Why separating the gateway from the development machine matters
This transition also improves the structure of the setup itself. The development machine can stay focused on coding, testing, and analysis, while the gateway becomes an independent runtime component.
That separation is useful both technically and operationally:
- Demos become easier to reproduce
- Failure and recovery testing becomes more realistic
- Runtime behavior is less coupled to the developer workflow
- It creates a cleaner path toward unattended or field-style operation
This is a small architecture shift, but it makes the setup much easier to reason about.
How Raspberry Pi 5 supports the audit engine and multi-device roadmap
This move also strengthens the rest of the Combotto stack.
The Combotto Audit Engine becomes more useful when it is evaluating a gateway running on dedicated edge IoT hardware, because the evidence is closer to the environment that actually matters in production. Boot behavior, restart recovery, local buffering, and connectivity loss all become more meaningful when they happen on an always-on edge node instead of a dev machine.
It also creates a better foundation for the next step I want to test: scaling the gateway from one to three devices. Once the gateway is setup on a Raspberry Pi, it becomes much easier to observe multi-device behavior on edge IoT hardware in the field, intermittent connectivity, and per-device evidence quality without everything being collapsed into a single dedicated workstation.

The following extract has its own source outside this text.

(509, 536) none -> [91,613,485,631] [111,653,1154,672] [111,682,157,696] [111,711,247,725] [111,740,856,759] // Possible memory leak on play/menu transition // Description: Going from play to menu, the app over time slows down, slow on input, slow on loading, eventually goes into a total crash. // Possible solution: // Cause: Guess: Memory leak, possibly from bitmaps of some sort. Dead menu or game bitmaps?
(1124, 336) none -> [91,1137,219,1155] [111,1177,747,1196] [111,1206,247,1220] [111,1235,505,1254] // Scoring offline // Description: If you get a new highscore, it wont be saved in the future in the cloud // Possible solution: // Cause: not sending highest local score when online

What I want to validate next on Raspberry Pi 5
With the gateway running on dedicated IoT edge hardware, these are the questions I care about next:
- How the system behaves after power loss or forced restart
- How local buffering handles short network interruptions
- What recovery looks like when the broker or upstream path disappears
- How observability works on a smaller always-on node
- Which assumptions in the current setup only hold because a laptop was doing the work
Those are the kinds of questions that move a setup from “works in development” toward “behaves predictably as an edge system.”
This is more than a Raspberry Pi 5 hardware swap
So this is more than a hardware upgrade. It is a maturity step for the gateway.
The platform is moving from a development-friendly host into something that more closely resembles an operational edge system. That is where the next useful lessons are, especially around reliability, recovery, and auditability.
I will share more as the migration progresses and as the setup expands into broader multi-device testing.